ADHDWife

My Forum Comments

Viewing 2 posts - 1 through 2 (of 2 total)
  • Author
    Posts
  • in reply to: Why Do We Continue To Do This? #46932
    ADHDWife
    Participant

    I”m not even a year in and it makes me nervous to read these things. I feel like the only time I can get my ADHD-husband to get it that things are bothering me is when I get upset and cry. That’s the only time he takes notice and his response is sometimes to tell me that I’m just finding something to be mad about. I’ve tried to convince him that we should see an ADHD coach together, but money is tight for us right now and his response is that we can’t afford it. I’ve tried to educate myself, so that I know what is his ADHD and what isn’t and so that I can learn strategies that will make it better for me, but it already feels like such a struggle sometimes.

    ADHDWife
    Participant

    This is tough question for me because right now, my husband’s ADHD has been creating a lot of problems for us. My husband wasn’t forthcoming about his ADHD, preferring to let me figure it out after we were married, even though he was diagnosed and treated throughout his childhood. Fortunately, my husband does not have angry outbursts directed at me, but sometimes, he gives me a surly teenager attitude. I’ve worked hard to try to understand ADHD, but he has been less eager to discuss how his ADHD has impacted me.
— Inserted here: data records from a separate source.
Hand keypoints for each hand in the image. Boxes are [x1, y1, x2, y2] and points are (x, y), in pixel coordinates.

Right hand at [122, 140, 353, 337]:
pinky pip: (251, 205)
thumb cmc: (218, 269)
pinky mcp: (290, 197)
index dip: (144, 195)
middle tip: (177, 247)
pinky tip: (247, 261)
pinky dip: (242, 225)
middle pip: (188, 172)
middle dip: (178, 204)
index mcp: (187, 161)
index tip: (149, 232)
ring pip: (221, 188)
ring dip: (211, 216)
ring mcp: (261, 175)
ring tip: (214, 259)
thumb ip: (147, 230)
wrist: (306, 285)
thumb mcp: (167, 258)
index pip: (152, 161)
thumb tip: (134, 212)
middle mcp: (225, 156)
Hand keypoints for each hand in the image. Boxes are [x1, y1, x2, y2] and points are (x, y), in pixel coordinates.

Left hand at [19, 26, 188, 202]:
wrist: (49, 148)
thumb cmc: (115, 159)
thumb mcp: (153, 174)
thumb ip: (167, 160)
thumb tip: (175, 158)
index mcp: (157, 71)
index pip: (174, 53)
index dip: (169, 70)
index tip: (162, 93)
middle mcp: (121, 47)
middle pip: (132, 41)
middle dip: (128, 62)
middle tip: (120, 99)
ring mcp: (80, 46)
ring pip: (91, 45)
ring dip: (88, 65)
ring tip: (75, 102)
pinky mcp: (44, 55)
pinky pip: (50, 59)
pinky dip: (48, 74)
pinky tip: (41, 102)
I’ve suggested that he go to see someone, that he resume his medication (if he think it will help to address some of the issues that have become problematic for us – namely forgetfulness, lack of follow-through, and mood swings that lead to near mania on his part), or that he and I both work with an ADHD coach to figure out how to prevent some of these issues from pushing us to the breaking point. There are moments when I think “what did I get myself into?” and when I get angry that he didn’t share his ADHD with me upfront. Then there are moments when I love his playful attitude and his enthusiasm for things that interest him. Recently, I’ve trying to focus on seeing him as a person, with ADHD as just one part of who he is, and not something that exists outside of him. I’ve also tried to force conversations with him that will help me understand which things he does are the result of his ADHD and which are not. For example, this weekend, he was practically bouncing off the walls and acting overly-excited and silly about things. I asked him if he thought his behavior was due to his ADHD and he said, yes and that he could feel the difference himself. In an ideal state, he’d be able to recognize those moments himself or even figure out what his triggers are (he had taken a sleeping pill the night before and I think the change in his brain chemistry might have had the opposite effect on him when it wore off). Ultimately, however, I can only encourage and cajole so much and being in the parent role, instead of in the partner / spouse role has been trying. I’ve had to reexamine my own expectations for our relationship several times already and we haven’t even been married for a year.